ORLANDO, Fla. – News 6 anchor Julie Broughton said she was stunned when she saw 17 debit card transactions for more than $1,600 listed on her January bank statement.
“There are places I haven’t heard of,” she told News 6. “The charges go back to Nov. 20.”
Her bank records show a string of purchases at various Central Florida convenience stores and gas stations, including nine 7-Eleven locations, two Chevron gas stations, two Wawa locations, along with locations at ExxonMobil, Shiv Trading INC. and two 76 gas stations.
The purchases were made between Nov. 20, 2020, and Jan. 6, 2021.
[NEWS 6 INVESTIGATES: Secret Service, News 6 launch investigation into elaborate unemployment scheme | Woman loses $100,000 to online romance conman | HOA charged family $927 for leaving trash on curb too long]
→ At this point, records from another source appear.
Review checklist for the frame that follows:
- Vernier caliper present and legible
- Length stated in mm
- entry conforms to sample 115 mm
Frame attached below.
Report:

Broughton, a popular Central Florida TV news and weather personality, admits she was lax about checking her bank account over the holidays.
“I think it was Jan. 8th that I noticed the charges,” she recalled.
The purchases ranged from $70 to $100, with the average purchase at $90 per location.
When she challenged the purchases with her bank, she was surprised to learn all 17 transactions “passed fraud analysis” because her debit card was never stolen and each purchase was made with her Personal Identification Number (PIN).
“It was mind-boggling,” Broughton said. “I thought, ‘My gosh, I’m never going to see this money again.’”
News 6 contacted the Orlando Secret Service and presented Broughton’s debit card number to agents.
It turns out her card was one of 235 debit and credit cards stolen by thieves who had installed a hidden pin hole camera and skimmer into a convenience store gas pump.
Based on the purchase records, it appears Broughton’s data may have been stolen in November.
Special Agent in Charge Caroline O’Brien-Buster said the purchases point to black market diesel fuel sales.
“It was obvious to us that someone is using this for diesel fuel,” O’Brien-Buster said. “Here in Florida, it’s very prevalent. Across the country, it is huge.”
O’Brien-Buster said once the cards are “encoded,” they “hand off the data” to a second party who goes on a diesel fuel buying spree.
The fuel is sold at a discount and since they are using someone else’s money, it is all profit for the thieves.
Senior Agent Roger Fuentes has been tracking skimmer operations across the state.
Fuentes told News 6 the thieves use Bluetooth technology to access your data, transfer it to any card with a magnetic strip and spend your money as if it were their own.
“So, once your card slides through, it will look like a normal purchase,” Fuentes said. “Once they have access to your PIN, they have access to your whole account.”
The Secret Service members presented their findings to Broughton’s bank and, once management reviewed the evidence the stolen, $1,600 was deposited in her bank account.
“You got results, “a relieved Broughton said. ”But what I think about, though, is all the people who don’t sit across the room from Mike Holfeld. Within a couple days, my money was back.”
If you think your debit or credit card has been compromised, the Secret Service urges consumers to cancel their account, replace the card and report the fraud to your bank immediately.